People who took a week off from social media saw their health increase from an average of 46 to 55.93 on the Warwick-Edinburgh Mental Health Scale. The depression level of this group decreased from 7.46 to 4.84 in the Patient Health Questionnaire while anxiety decreased from 6.92 to 5.94.

These changes represent a moderate improvement in depression and well-being, as well as a slight improvement in anxiety, said Dr. Jeff Lambert.

“Many trial participants reported positive effects from not using social media with improved mood and less anxiety overall,” said Lambert. This shows that even a small amount of rest can have a beneficial effect.”

Research says the number of adults in the UK using social media has increased from 45 per cent in 2011 to 71 per cent in 2021 and hit 97 per cent among 16 to 44 year olds. Content scrolling is the most common activity performed by social media users. Previous studies in both the US and the UK have shown that frequent social media use increases rates of depression and anxiety levels.

But it has not been determined whether social media use leads to mental health problems. In the future, the researchers hope to find out the impact of social media pauses on specific segments of the population, such as younger people and those with medical conditions. physical and mental.

They also hope to track people to see if the benefits of taking a social media break last. Taking a break from social media could become one of the clinical recommendations to help people take control of their mental health.

James Duigan, a world-renowned personal trainer and health author shared his tips on how to do a digital detox.

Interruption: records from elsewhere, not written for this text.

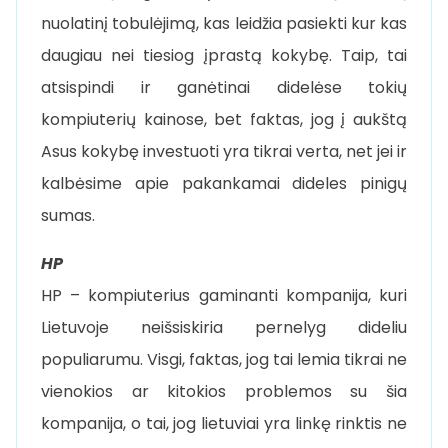
nuolatinį tobulėjimą, kas leidžia pasiekti kur kas
daugiau nei tiesiog įprastą kokybę. Taip, tai
atsispindi ir ganėtinai didelėse tokių
kompiuterių kainose, bet faktas, jog į aukštą
Asus kokybę investuoti yra tikrai verta, net jei ir
kalbėsime apie pakankamai dideles pinigų
sumas.
HP
HP – kompiuterius gaminanti kompanija, kuri
Lietuvoje neišsiskiria pernelyg dideliu
populiarumu. Visgi, faktas, jog tai lemia tikrai ne
vienokios ar kitokios problemos su šia
kompanija, o tai, jog lietuviai yra linkę rinktis ne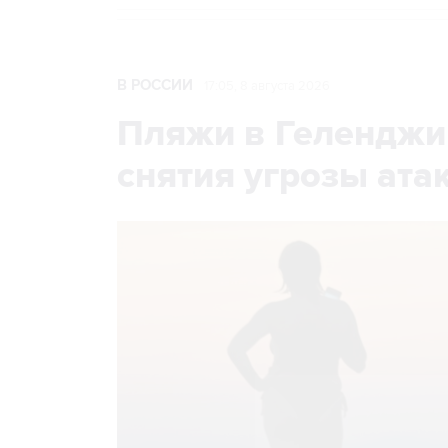
В РОССИИ
17:05, 8 августа 2026
Пляжи в Геленджи
снятия угрозы ат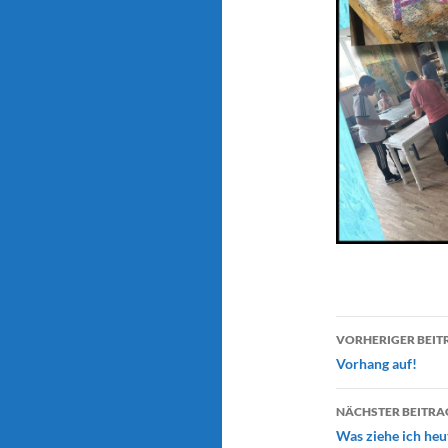
Beitragsn
VORHERIGER BEIT
Vorhang auf!
NÄCHSTER BEITRA
Was ziehe ich heu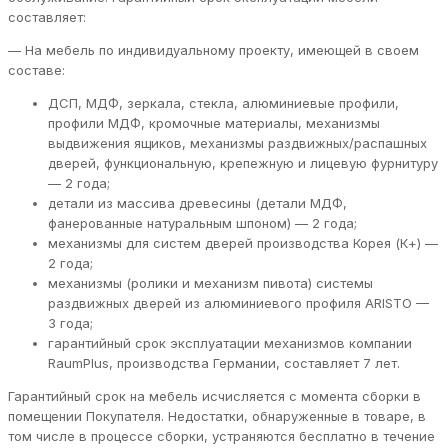
составляет:
— На мебель по индивидуальному проекту, имеющей в своем
составе:
ДСП, МДФ, зеркала, стекла, алюминиевые профили,
профили МДФ, кромочные материалы, механизмы
выдвижения ящиков, механизмы раздвижных/распашных
дверей, функциональную, крепежную и лицевую фурнитуру
— 2 года;
детали из массива древесины (детали МДФ,
фанерованные натуральным шпоном) — 2 года;
механизмы для систем дверей производства Корея (К+) —
2 года;
механизмы (ролики и механизм пивота) системы
раздвижных дверей из алюминиевого профиля ARISTO —
3 года;
гарантийный срок эксплуатации механизмов компании
RaumPlus, производства Германии, составляет 7 лет.
Гарантийный срок на мебель исчисляется с момента сборки в
помещении Покупателя. Недостатки, обнаруженные в товаре, в
том числе в процессе сборки, устраняются бесплатно в течение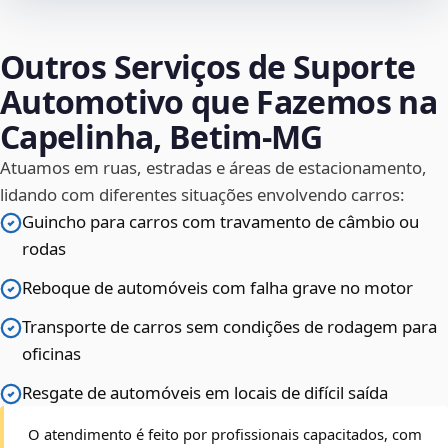
Outros Serviços de Suporte
Automotivo que Fazemos na
Capelinha, Betim‑MG
Atuamos em ruas, estradas e áreas de estacionamento,
lidando com diferentes situações envolvendo carros:
Guincho para carros com travamento de câmbio ou
rodas
Reboque de automóveis com falha grave no motor
Transporte de carros sem condições de rodagem para
oficinas
Resgate de automóveis em locais de difícil saída
O atendimento é feito por profissionais capacitados, com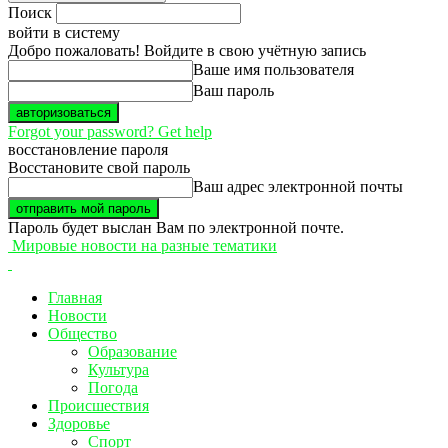
Поиск
войти в систему
Добро пожаловать! Войдите в свою учётную запись
Ваше имя пользователя
Ваш пароль
Forgot your password? Get help
восстановление пароля
Восстановите свой пароль
Ваш адрес электронной почты
Пароль будет выслан Вам по электронной почте.
Мировые новости на разные тематики
Главная
Новости
Общество
Образование
Культура
Погода
Происшествия
Здоровье
Спорт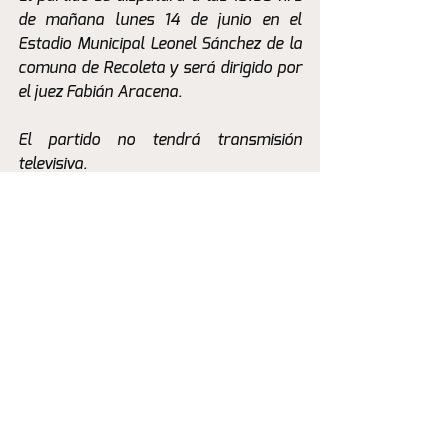
de mañana lunes 14 de junio en el 
Estadio Municipal Leonel Sánchez de la 
comuna de Recoleta y será dirigido por 
el juez Fabián Aracena. 
El partido no tendrá transmisión 
televisiva.
La Previa
Ver todo
Entradas recientes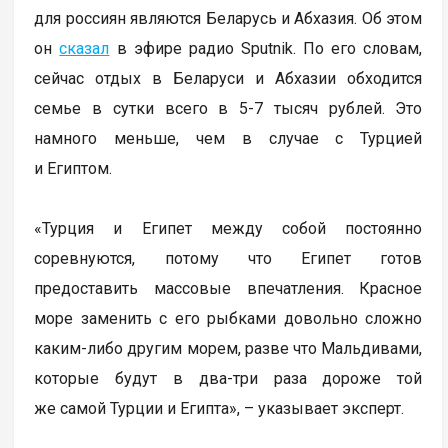
для россиян являются Беларусь и Абхазия. Об этом
он
сказал
в эфире радио Sputnik. По его словам,
сейчас отдых в Беларуси и Абхазии обходится
семье в сутки всего в 5-7 тысяч рублей. Это
намного меньше, чем в случае с Турцией
и Египтом.
«Турция и Египет между собой постоянно
соревнуются, потому что Египет готов
предоставить массовые впечатления. Красное
море заменить с его рыбками довольно сложно
каким-либо другим морем, разве что Мальдивами,
которые будут в два-три раза дороже той
же самой Турции и Египта», – указывает эксперт.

Social media can help bring people together and provide inspiration from positive comments. But their flip side is a constant nuisance, a constant distraction that prevents you from living in the present moment.

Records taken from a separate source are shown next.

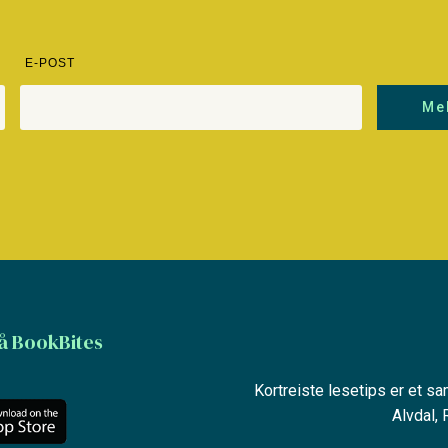
E-POST
Me
å BookBites
Kortreiste lesetips er et s
Alvdal,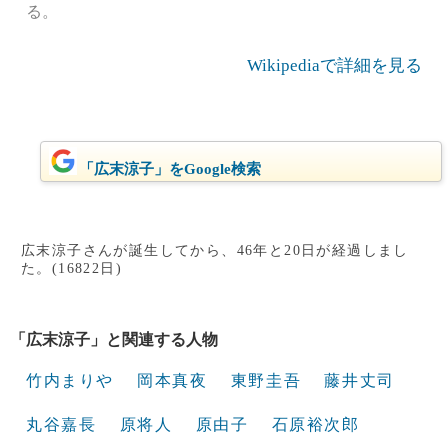
る。
Wikipediaで詳細を見る
「広末涼子」をGoogle検索
広末涼子さんが誕生してから、46年と20日が経過しまし
た。(16822日)
「広末涼子」と関連する人物
竹内まりや
岡本真夜
東野圭吾
藤井丈司
丸谷嘉長
原将人
原由子
石原裕次郎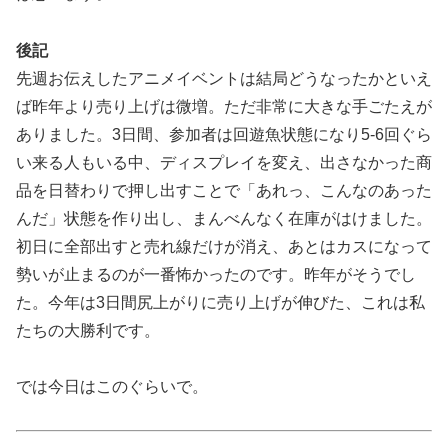
後記
先週お伝えしたアニメイベントは結局どうなったかといえ
ば昨年より売り上げは微増。ただ非常に大きな手ごたえが
ありました。3日間、参加者は回遊魚状態になり5-6回ぐら
い来る人もいる中、ディスプレイを変え、出さなかった商
品を日替わりで押し出すことで「あれっ、こんなのあった
んだ」状態を作り出し、まんべんなく在庫がはけました。
初日に全部出すと売れ線だけが消え、あとはカスになって
勢いが止まるのが一番怖かったのです。昨年がそうでし
た。今年は3日間尻上がりに売り上げが伸びた、これは私
たちの大勝利です。
では今日はこのぐらいで。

First, replace the addiction with something else. “Use an app called Freedom to block Instagram, Facebook and Twitter apps,” suggested Mr. Duigan. The application allows you to choose how long you want to block certain applications.

The second step is simple: just log out. Creating an extra “barrier” between you and the feed will help combat the lure of endless scrolling.

The third step is to catch up with reality and make sure you’re keeping an eye on what’s going on around you. “No selfies, no boomerangs. no Snapchat, at least for a day. Don’t lose the moment by trying to capture it. Live in the moment and they will live forever in the memory,” Duigan said.